I didn't catch Saturday's News-Gazette, but Illinipundit did, and he caught the story on the Chief logo's creator suing the university to get the rights back from the Board of Trustees. He doesn't have a legal leg to stand on, but what's interesting about the article is actually what it says on the UofI's plans for the logo:
[U]niversity officials and lawyers have been working with Collegiate Licensing Company to add the Chief logo to the company's College Vault program. College Vault licenses vintage collegiate logos, emblems and other images.What everyone is waiting on is for the NCAA to respond and say whether or not UofI's continued sale of Chief merchandise online really is in accordance with NCAA policy. If it is, I'd be disappointed in the NCAA. How is allowing online sales substantially different from allowing sales in meatspace? We all know that the die-hard Chief fans will flock to the online site to buy the most-likely overpriced "vintage" apparel just to get their fix of racist clothing, and since the University - and the NCAA! - would be sponsoring it, the University would still be fostering a Hostile and Abusive atmosphere. My own view is that, given enough time without a white guy jumping around in a costume down on the field, the student body itself will get over the loss of its mascot - but allowing a source of Chief memorabilia to remain will, just like the Marching Illini's continued use of the Three-in-One, contribute to and extend the rather pathetic hanging-on to the Chief that his supporters currently exhibit.
"We have not made final decisions on specific products or volume going forward, but we will continue to offer merchandise in select apparel, non-apparel and headwear categories," Kaler said.

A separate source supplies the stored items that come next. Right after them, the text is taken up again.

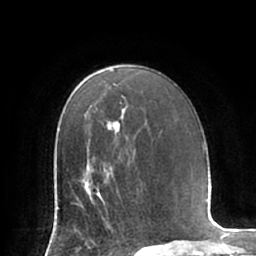
Breast MRI (dynamic contrast-enhanced), one axial slice. Cropped to one breast. Dynamic contrast-enhanced series, time point 2 of 7 at this slice position (early post-contrast). 1.5 T. TE 2.9 ms, TR 6.1 ms. 256 × 256 image matrix, field of view 180 × 180 mm. Female patient.
Annotated regions visible in this slice (semi-automatically segmented with operator editing):
- enhancing-tissue mask used for the functional tumour volume (all voxels passing the contrast-enhancement thresholds inside the analysis volume; usually the tumour): box from (x=77, y=167) to (x=114, y=221) px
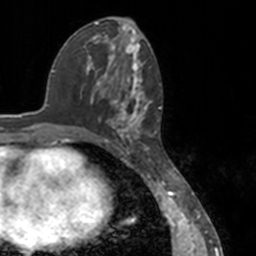
Breast MRI, one axial slice; position 63 of 160 along the scan axis; cropped to one breast; dynamic contrast-enhanced series, time point 2 of 7 at this slice position (early post-contrast); 3 T; TE 1.7 ms, TR 4 ms; 1 mm slice thickness; 256 × 256 image matrix, field of view 170 × 170 mm. Female patient.
Structures marked on this image (semi-automatic segmentation, software-assisted and operator-edited):
- enhancing-tissue mask used for the functional tumour volume (all voxels passing the contrast-enhancement thresholds inside the analysis volume; usually the tumour): bounding box <78,54,151,148> (left, top, right, bottom; pixels)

Kaufman also said such marketing would violate the UI Board of Trustees March 13, 2007, resolution calling for the elimination of the Chief and it would violate the NCAA policy prohibiting schools with "hostile or abusive" imagery from hosting postseason competitions or displaying the nicknames, logos or mascots at those events.
If the university signs an agreement with College Vault to license the Chief Illiniwek merchandise, the Chief items would be sold online only. Such use is in accordance with NCAA and university policies, Kaler said.
Calls left for NCAA officials were not immediately returned Friday.
Last February, after UI Board Chairman Lawrence Eppley announced the end of Chief Illiniwek, the NCAA issued a release stating that if the university no longer used Chief Illiniwek and related American Indian imagery in athletics, the university would be in full compliance with the NCAA's policy.